After a few weeks, the anxiously-awaited arms chests arrived with the rifles, and the lads were doomed to great disappointment, for the new arms, instead of being weapons they could use, were found to be very long and very heavy Peabody rifles, for which no ammunition could be procured in Canada. This disappointment coming immediately after the enthusiasm aroused by the unexpected recognition of the value of cadet corps, proved a hard blow to the cadet cause for the time being. But there was still some military spirit left. Number One Company, at its own expense, went to Quebec to participate in the big review before the late Duke of Albany, H. R. H. Princess Louise and His Excellency the Marquis of Lorne, on May 24th. 1880. The company had worked very hard to perfect itself in its drill for this occasion, but on the eve of departure for the ancient capital, was peremptorily forbidden to take its arms, why has never been explained. The lads at the review, acted as a sort of guard of honor to the royal party, and were personally complimented for their superb marching and steadiness by Their Royal Highnesses. The further disappointment regarding this review gave the quietus for the time being, to soldiering at the High School.

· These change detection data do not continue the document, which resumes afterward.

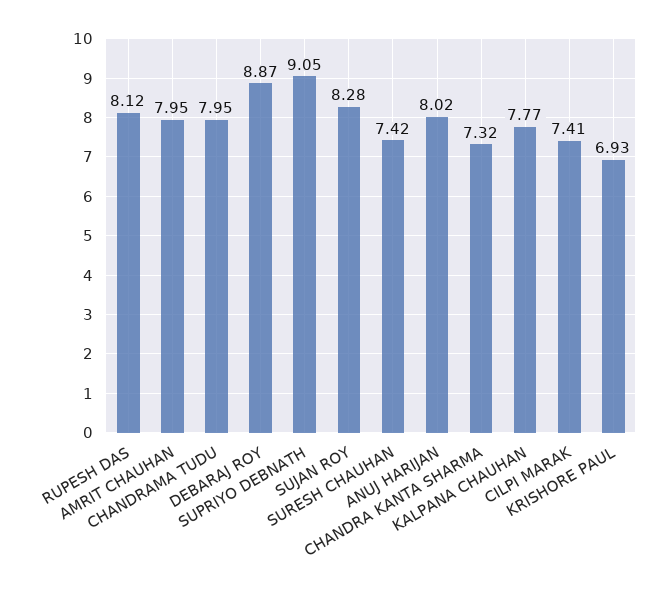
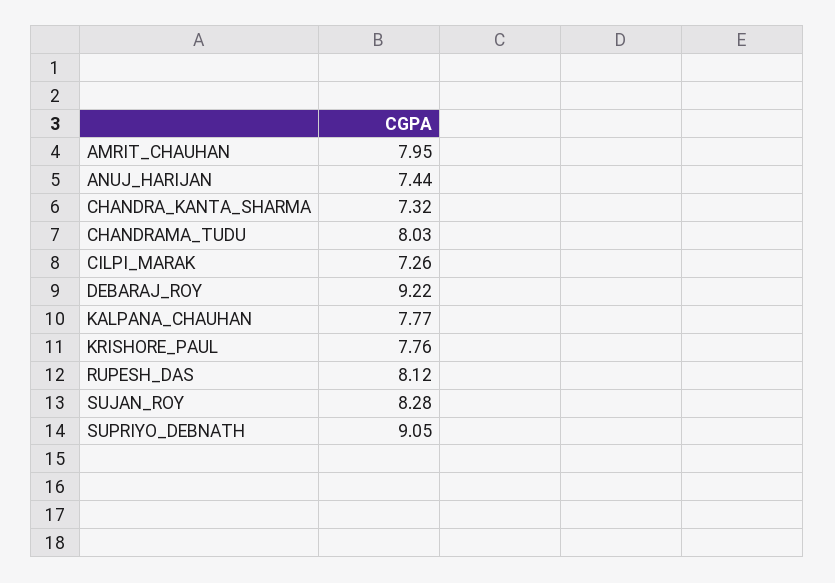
  {
    "RUPESH DAS": 8.12,
    "AMRIT CHAUHAN": 7.95,
-   "CHANDRAMA TUDU": 7.95,
+   "CHANDRAMA TUDU": 8.03,
-   "DEBARAJ ROY": 8.87,
+   "DEBARAJ ROY": 9.22,
    "SUPRIYO DEBNATH": 9.05,
    "SUJAN ROY": 8.28,
-   "SURESH CHAUHAN": 7.42,
-   "ANUJ HARIJAN": 8.02,
+   "ANUJ HARIJAN": 7.44,
    "CHANDRA KANTA SHARMA": 7.32,
    "KALPANA CHAUHAN": 7.77,
-   "CILPI MARAK": 7.41,
+   "CILPI MARAK": 7.26,
-   "KRISHORE PAUL": 6.93
+   "KRISHORE PAUL": 7.76
  }

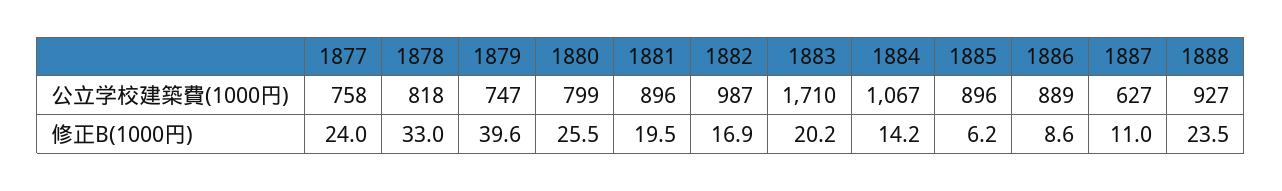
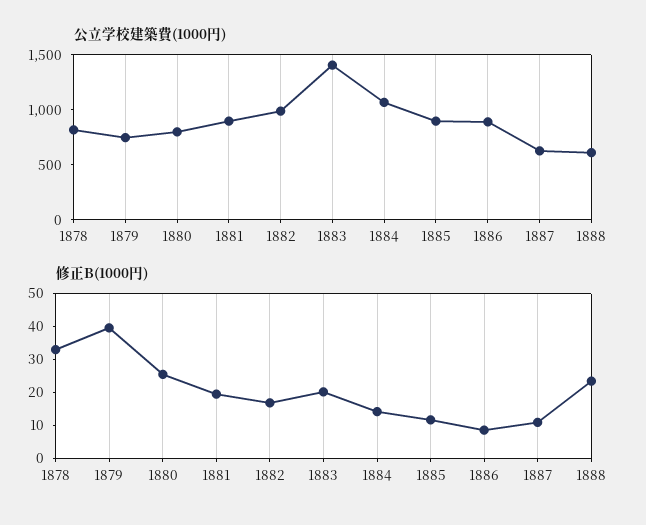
  {
    "公立学校建築費(1000円)": {
-     "1877": 758,
      "1878": 818,
      "1879": 747,
      "1880": 799,
      "1881": 896,
      "1882": 987,
-     "1883": 1710,
+     "1883": 1400,
      "1884": 1067,
      "1885": 896,
      "1886": 889,
      "1887": 627,
-     "1888": 927
+     "1888": 600
    },
    "修正B(1000円)": {
-     "1877": 24,
      "1878": 33,
      "1879": 39.6,
      "1880": 25.5,
      "1881": 19.5,
      "1882": 16.9,
      "1883": 20.2,
      "1884": 14.2,
-     "1885": 6.2,
+     "1885": 12.5,
      "1886": 8.6,
      "1887": 11,
      "1888": 23.5
    }
  }

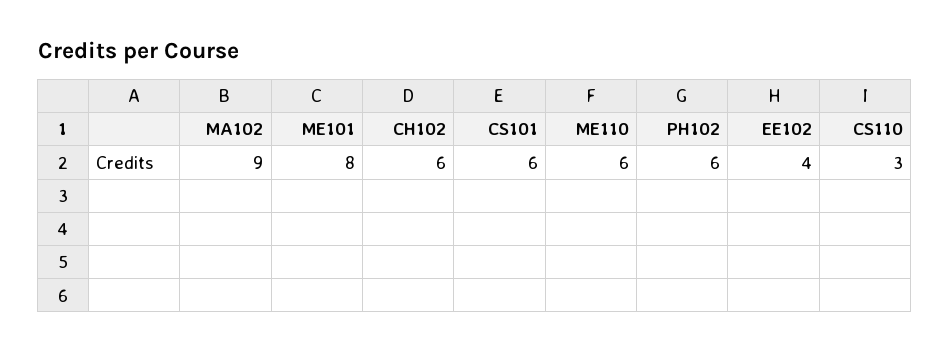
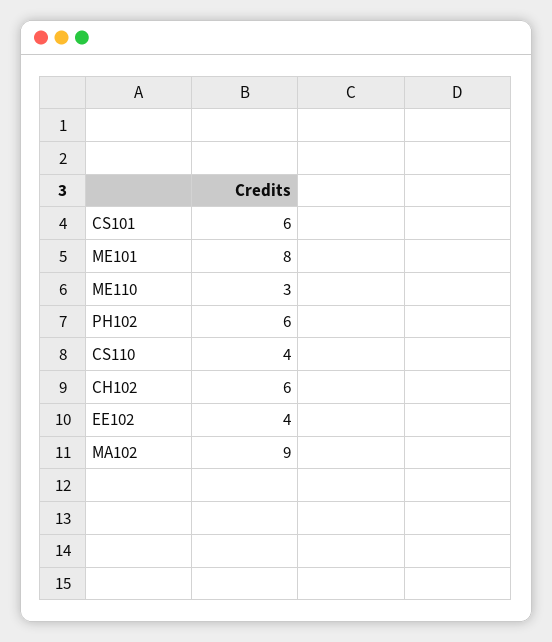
  {
    "MA102": 9,
    "ME101": 8,
    "CH102": 6,
    "CS101": 6,
-   "ME110": 6,
+   "ME110": 3,
    "PH102": 6,
    "EE102": 4,
-   "CS110": 3
+   "CS110": 4
  }

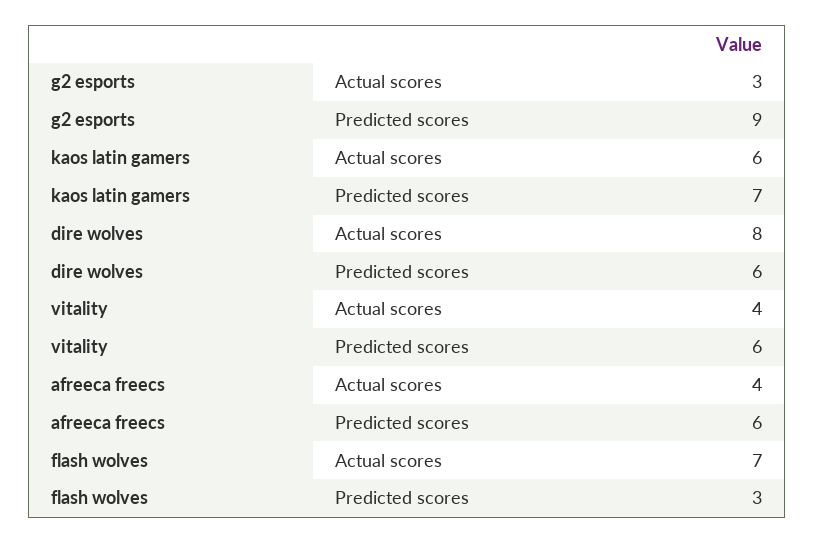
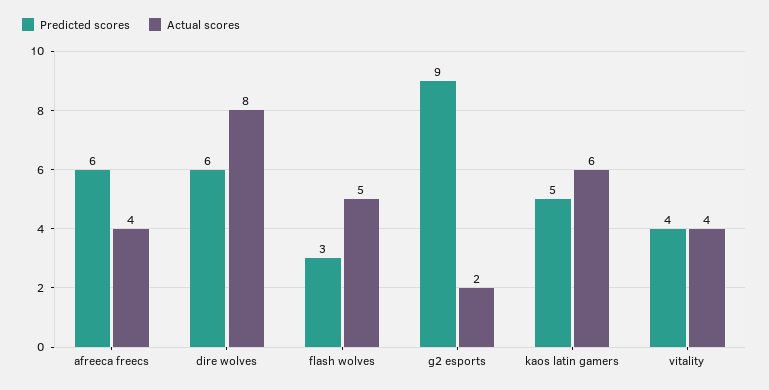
  {
    "Actual scores": {
-     "g2 esports": 3,
+     "g2 esports": 2,
      "kaos latin gamers": 6,
      "dire wolves": 8,
      "vitality": 4,
      "afreeca freecs": 4,
-     "flash wolves": 7
+     "flash wolves": 5
    },
    "Predicted scores": {
      "g2 esports": 9,
-     "kaos latin gamers": 7,
+     "kaos latin gamers": 5,
      "dire wolves": 6,
-     "vitality": 6,
+     "vitality": 4,
      "afreeca freecs": 6,
      "flash wolves": 3
    }
  }

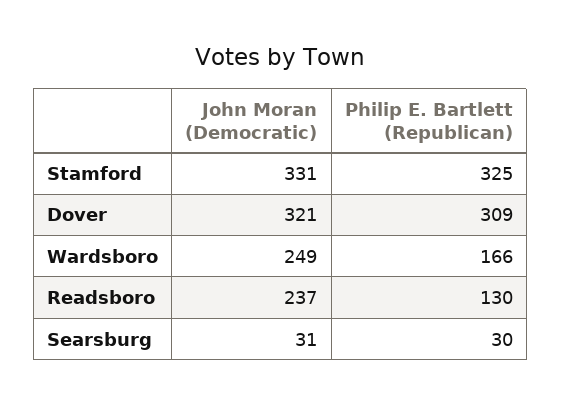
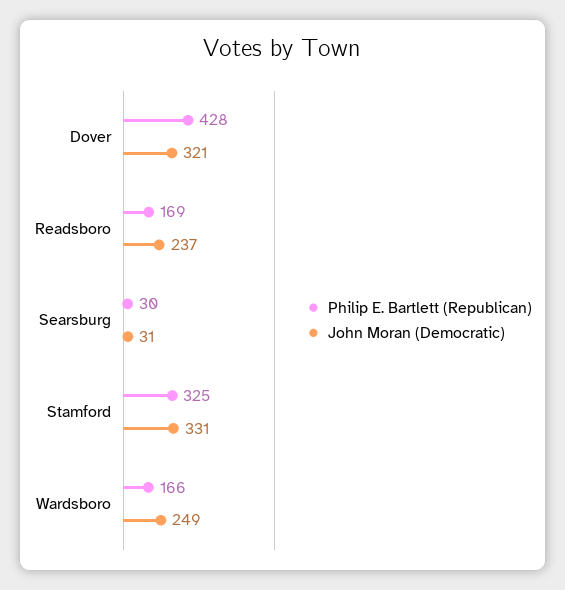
  {
    "John Moran (Democratic)": {
      "Stamford": 331,
      "Dover": 321,
      "Wardsboro": 249,
      "Readsboro": 237,
      "Searsburg": 31
    },
    "Philip E. Bartlett (Republican)": {
      "Stamford": 325,
-     "Dover": 309,
+     "Dover": 428,
      "Wardsboro": 166,
-     "Readsboro": 130,
+     "Readsboro": 169,
      "Searsburg": 30
    }
  }

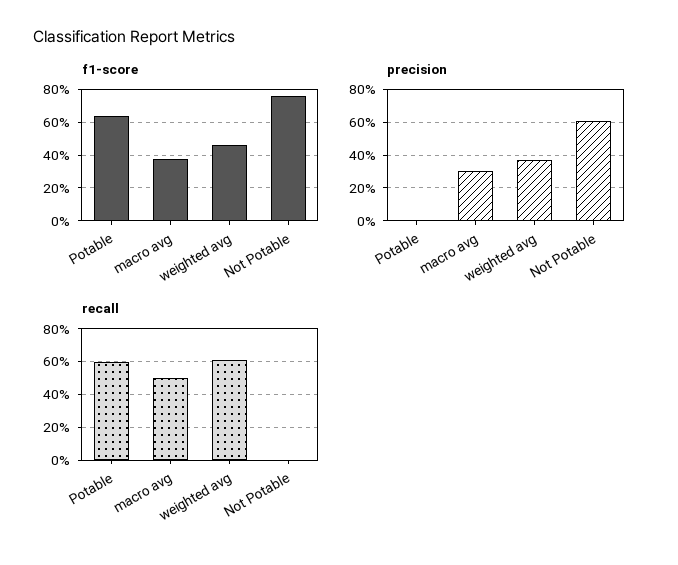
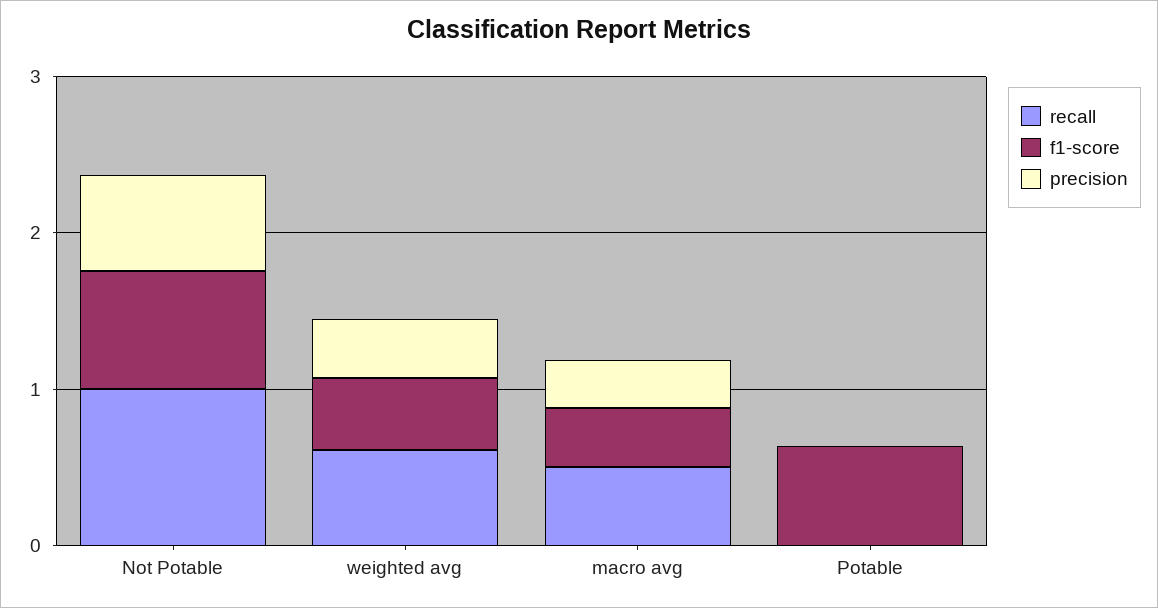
  {
    "f1-score": {
      "Potable": 0.65,
      "macro avg": 0.4,
      "weighted avg": 0.45,
      "Not Potable": 0.75
    },
    "precision": {
      "Potable": 0,
      "macro avg": 0.3,
      "weighted avg": 0.35,
      "Not Potable": 0.6
    },
    "recall": {
-     "Potable": 0.6,
+     "Potable": 0,
      "macro avg": 0.5,
      "weighted avg": 0.6,
-     "Not Potable": 0
+     "Not Potable": 1
    }
  }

OFFICERS OF THE MONTREAL HIGHLAND CADET CORPS.

Most of the officers and non-coms of the cadet battalion, withdrew from the school at the end of the school term, and Major Barnjum also relinquished his appointment on the faculty. When the school re-opened after the holidays, none of the old enthusiasts remained to carry the cadet work along, and in view of the two great official discouragements of the previous term, none of the juniors felt encouraged to take it up. A certain amount of drill was still kept up in connection with calisthenics and class discipline, but the cadet corps lay dormant, and it was just ten years later before the officers gazetted in 1879, had the satisfaction of seeing themselves gazetted out and replaced by active cadet officers. Meantime, some of them had been serving in the active militia for years.

Several of the other public schools throughout Canada, followed the example of the High School, and organized cadet corps which had more or less checquered existences. In Montreal, the chief rival of the High School Cadets, was a rifle corps organized in connection with the St. John the Evangelist School, known familiarly as Lady Alexander Russell’s Own, on account of the warm personal interest taken in its interest by the wife of Lord Alexander Russell, the commanding officer of the First Battalion of the Rifle Brigade, while stationed in Montreal. This smart little corps wore a grey uniform very much after the style of that of the High School Cadets, but with red facings.

A cadet corps was also organized in connection with the McGill Normal and Model Schools, but it did not make much progress, and was never uniformed.